Thursday, October 5, 2017

Musings on The Judas Passion after opening night

Tired.
Worn out.
Wiped.

People don’t think twice about accepting how tired physical labor makes you. We see it in the blank eyes, the haggard faces, of any laborer after a long day. What people don’t always understand is that an incredibly intense burst of mental energy can really take it out of you, too. For someone like me, who is so easily distracted I can’t even sit still for five minutes in my writing sessions without being tempted to pop up and go do the laundry, or the dishes, or answer that email I’d forgotten about two days before, or grab a glass of water (or pee that water out half an hour later), to be so completely “ON”, with a near laser-beam focus that doesn’t waver, for ninety minutes, is like running a 5k at a full sprint (good thing I’m trained for this, hey?). After last night’s performance, I’m feeling quite logy, mentally fuzzy-foggy, and tired this morning, despite a full nine hours of sleep and a cup of coffee so strong it nearly broke through the cup and lit out to make its fortune in the world.

The Judas Passion, make no mistake, is quite possibly the most difficult piece I’ve ever done. I don’t make that claim lightly; I’ve sung some really tricky shit in my lifetime (‘throws choral gang signs’* SVADEBKA, MUTHAFUCKAS!), having covered the choral spectrum from Gregorian chant to last week’s wet ink, and this pretty much beats them all. It’s as if the composer couldn’t make up her mind whether she wanted to be Stravinsky or Ligeti—so she chose BOTH. It’s spiky, changes meter seemingly damn near every other bar, and has no discernable vocal lines. In addition, it’s extremely difficult to find a pitch, and then, when you do, you must hold it in place against the tone cluster being sung by the rest of the chorale (assuming they’re singing the correct notes, which is not always the case), like protecting your hoard of treasure from a band of marauding invaders, while the police (in this case, the orchestra) deliberately look in the other direction, as if to say, “Sorry—we’ve got our own troubles to deal with!” (which, to be fair—in this case, they DO).
And yet—lest you get the impression this piece is but an amorphous avant-garde blob of randomness—there’s arias! And a chaconne! And a fugue—albeit one in five-eight time, in allegretto no less, which means I’m counting with EVERY. CELL. OF. MY. BODY: “One-two-three ONE-TWO! One-two-three ONE-TWO! One-two-three ONE-TWO!!!” And so on. Jerking around in time with that fugue, I suspect I look to the audience for all the world like I’m having an epileptic fit. And I don’t care. There are no atheists in foxholes; there is no dignity on stage. In other words—whatever it takes, honey. As the philosopher once said: Git ‘er done.

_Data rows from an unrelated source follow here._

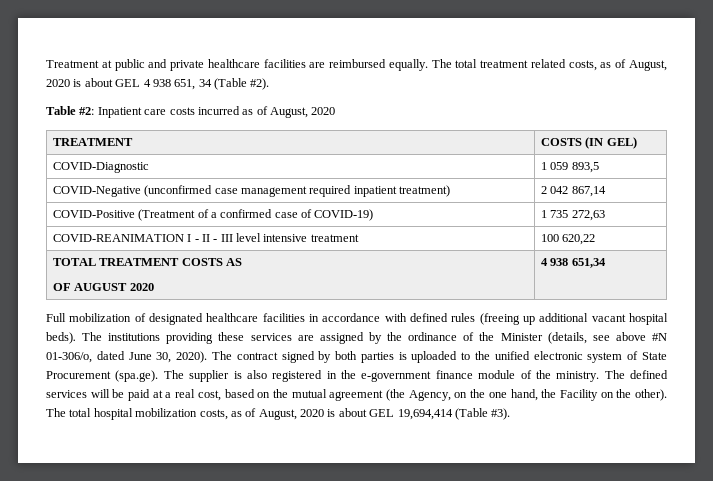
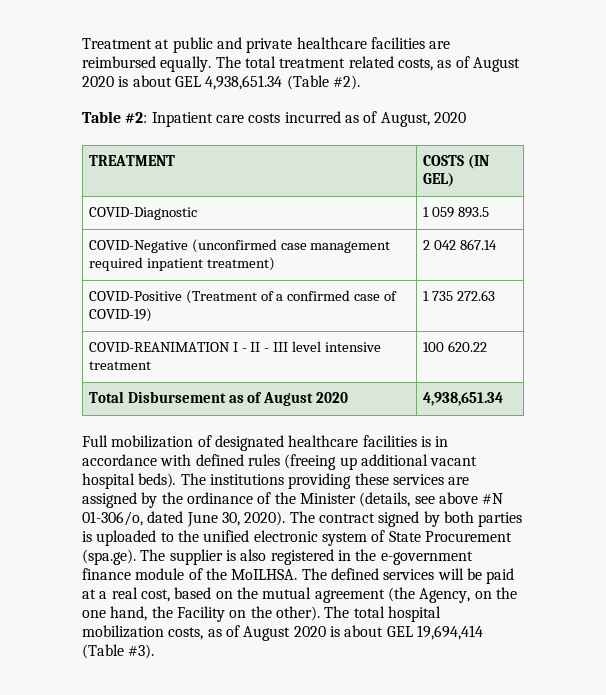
[628,60,667,71] [46,78,212,90] August, 2020 is about GEL 4 938 651, 34 -> [472,57,520,72] [82,75,283,90] August 2020 is about GEL 4,938,651.34
[571,162,599,173] 893,5 -> [457,207,489,218] 893.5
[571,186,606,197] 867,14 -> [459,239,497,250] 867.14
[571,210,605,221] 272,63 -> [456,290,495,301] 272.63
[562,234,596,245] [52,258,242,266] [52,283,154,291] [540,258,606,268] 620,22 // TOTAL TREATMENT COSTS AS // OF AUGUST 2020 | 4 938 651,34 -> [447,341,487,352] [88,391,349,406] [422,392,503,406] 620.22 // Total Disbursement as of August 2020 | 4,938,651.34
(305, 317) none -> [420,436,431,447] is
[556,371,600,382] ministry. -> [231,569,298,580] MoILHSA.
[258,409,297,420] August, -> [243,626,291,641] August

So, yes, it’s exhausting. And before you make any comments about singers being pampered babies, or inferior musicians to intrumentalists, let me inform you that the orchestra—one of the finest baroque orchestras in the world, if not the finest—is struggling just as much as we are. And THEY aren’t dealing with getting the right words on top of the right rhythms and pitches. So you can just knock that shit off. Or I will find you. And I will hurt you.

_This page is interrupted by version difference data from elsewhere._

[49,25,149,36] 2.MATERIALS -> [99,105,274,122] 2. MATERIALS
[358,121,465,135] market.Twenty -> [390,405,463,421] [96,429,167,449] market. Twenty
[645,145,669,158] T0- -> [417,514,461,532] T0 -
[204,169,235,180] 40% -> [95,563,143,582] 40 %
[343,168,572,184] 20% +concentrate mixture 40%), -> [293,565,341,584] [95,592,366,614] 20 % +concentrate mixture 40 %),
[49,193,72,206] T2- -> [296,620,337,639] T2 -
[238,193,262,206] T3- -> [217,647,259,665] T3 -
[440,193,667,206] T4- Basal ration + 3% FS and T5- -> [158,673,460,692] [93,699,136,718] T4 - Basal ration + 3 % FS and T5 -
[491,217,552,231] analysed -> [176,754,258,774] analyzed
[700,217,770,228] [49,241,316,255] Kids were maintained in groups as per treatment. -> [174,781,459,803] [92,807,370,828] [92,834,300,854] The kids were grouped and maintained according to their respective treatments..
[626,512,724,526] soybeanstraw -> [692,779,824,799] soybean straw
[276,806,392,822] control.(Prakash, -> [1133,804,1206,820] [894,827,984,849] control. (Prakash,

There’s nothing like being grossly underprepared in performance of an extremely tricky piece, with nobody else to rely on for pitches and rhythms, to narrow the aperture of your mind’s shutter down to the very tip of a conductor’s baton (or, in Nic’s case, his hands); one, two, flutter, flap, downbeat, cue—and off we go, damn the quintuplets, full speed ahead!
My heart was pounding so hard before my first entrance (which, by the way, is also the first vocal entrance of the entire piece. No pressure, there.) I thought that it would reverberate in the cavernous space of Bing Hall, loudly enough for the audience to hear (although, in the case of a modern piece such as this, they would probably just consider it part of the percussion, so…that’s good?).

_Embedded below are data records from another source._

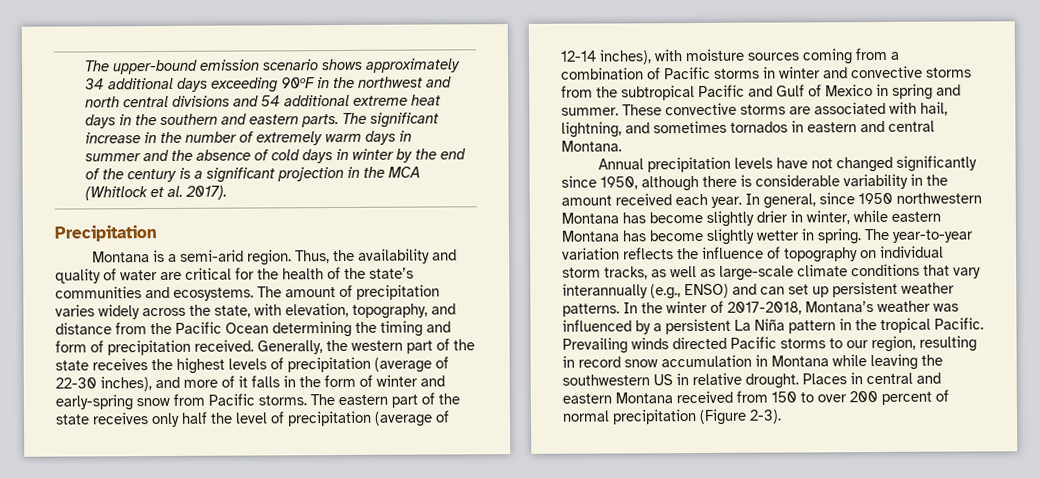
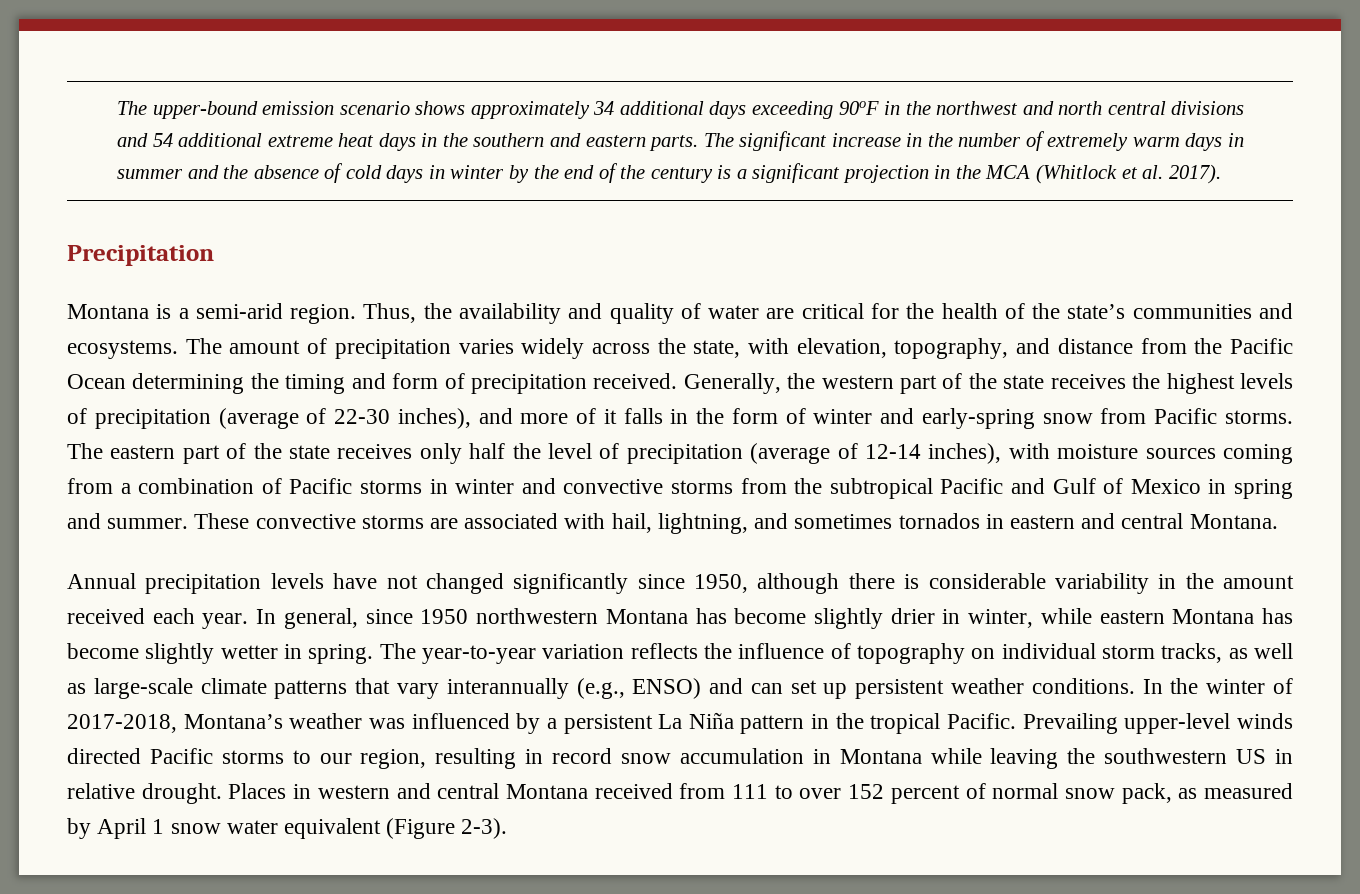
[851,263,920,277] conditions -> [274,680,348,699] patterns
[562,303,620,317] patterns. -> [1031,678,1135,694] conditions.
(628, 345) none -> [1124,713,1231,734] upper-level
[866,372,941,385] [562,393,612,404] central and eastern -> [317,783,500,799] western and central
[771,391,797,403] 150 -> [732,784,768,799] 111
[849,391,878,403] 200 -> [848,784,885,799] 152
[612,409,697,425] precipitation -> [1064,783,1294,804] [67,818,382,839] snow pack, as measured by April 1 snow water equivalent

Blessedly, miraculously, we all rose to the occasion: the performance was an order of magnitude better than even the warmup had been.
(An Unfortunate Truth: Fear is a powerful motivator.)
The chorale was mostly on, with very few pitch misfires or rhythmic stutters—although, not gonna lie: there were many, many moments when it felt like we were perilously close to falling off the track. It was very much a high-wire act, but, for the most part, we bobbled and wobbled along without losing the thin, buoyant wire under our feet. I say that with some sort of battle-scarred pride; I doubt there are many orchestras and choirs who could have done what we did, on fewer than six rehearsals.

While our choir director had fretted aloud to us (albeit in the privacy of the car on the way to the venue) whether the old guard of subscribers would walk out on such an avant-garde piece, to our amazement, there were many people at Stanford who gave us a standing ovation! No reviews yet, but it will be very interesting to see what they think of our sound experiment.